» DIRECTIVE 1:
Output the part of the random-graph post that opens with the words containing "s = a.sum(axis=1)" and closes with "g = nx.Graph(a)", copied word for word.

-- PROVIDED TEXT follows --

Random graphs with two-sided degree bounds

I wanted some random examples of graphs where every vertex has degree between two given parameters, minDegree and maxDegree. Like this one:

15 vertices, degree from 3 to 4
15 vertices, degree from 3 to 4

The approach I took was very simple (and not suitable for construction of very large or very regular graphs). Each edge appears with probability p. If the minimal degree is too small, this probability is multiplied by 1.1. If the maximal degree is too big, the probability is divided by 1.1. Either way, the process repeats until success.

g20-1-5
20 vertices, degree from 1 to 5

So far, this blog had too much Matlab/Scilab and not enough Python. I’ll try to restore the balance. Here, numpy generates random matrices and takes care of degree restrictions; networkx lays out the graph.

import numpy as np
import networkx as nx
import matplotlib.pyplot as plt

vertices = 15
minDegree = 3
maxDegree = 4
p = 0.5
success = False

while not success:
    a = (np.random.random((vertices, vertices)) < p).astype(int)
    a = np.maximum(a, np.matrix.transpose(a))
    np.fill_diagonal(a, 0)
    s = a.sum(axis=1)
    success = True
    if min(s) < minDegree:
        success = False
        p = p * 1.1
    if max(s) > maxDegree:
        success = False
        p = p / 1.1
g = nx.Graph(a)
nx.draw_networkx(g)
plt.show()

One more time:

g25-2-4
25 vertices, degree from 2 to 4

-- PROVIDED TEXT concluded --

» DIRECTIVE 2:
Rewrite all of the records below, replacing "Advertisement" with "Oglas" and keeping everything else the same. Leave the pictures out of your answer.

-- SUPPLIED MATERIAL follows --

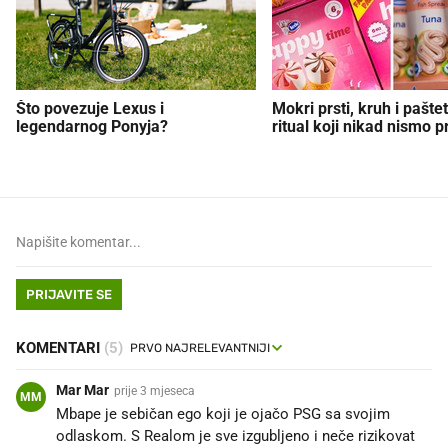
Što povezuje Lexus i
Mokri prsti, kruh i paštet
legendarnog Ponyja?
ritual koji nikad nismo p
PRIJAVITE SE
KOMENTARI
(5)
Mar Mar
prije 3 mjeseca
MM
Mbape je sebičan ego koji je ojačo PSG sa svojim
odlaskom. S Realom je sve izgubljeno i neče rizikovat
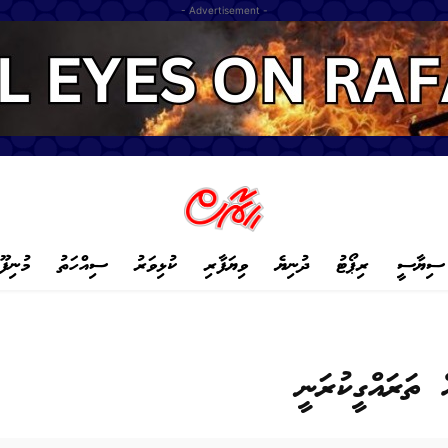
- Advertisement -
ސިޔާސީ
ރިޕޯޓު
ދުނިޔެ
ވިޔަފާރި
ކުޅިވަރު
ސިއްހަތު
މުނިފޫ
 ތަރައްގީކުރަނީ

-- SUPPLIED MATERIAL concluded --

» EXERCISE RESPONSE 1:
s = a.sum(axis=1)
    success = True
    if min(s) < minDegree:
        success = False
        p = p * 1.1
    if max(s) > maxDegree:
        success = False
        p = p / 1.1
g = nx.Graph(a)

» EXERCISE RESPONSE 2:
Što povezuje Lexus i
Mokri prsti, kruh i paštet
legendarnog Ponyja?
ritual koji nikad nismo p
PRIJAVITE SE
KOMENTARI
(5)
Mar Mar
prije 3 mjeseca
MM
Mbape je sebičan ego koji je ojačo PSG sa svojim
odlaskom. S Realom je sve izgubljeno i neče rizikovat
- Oglas -
ސިޔާސީ
ރިޕޯޓު
ދުނިޔެ
ވިޔަފާރި
ކުޅިވަރު
ސިއްހަތު
މުނިފޫ
 ތަރައްގީކުރަނީ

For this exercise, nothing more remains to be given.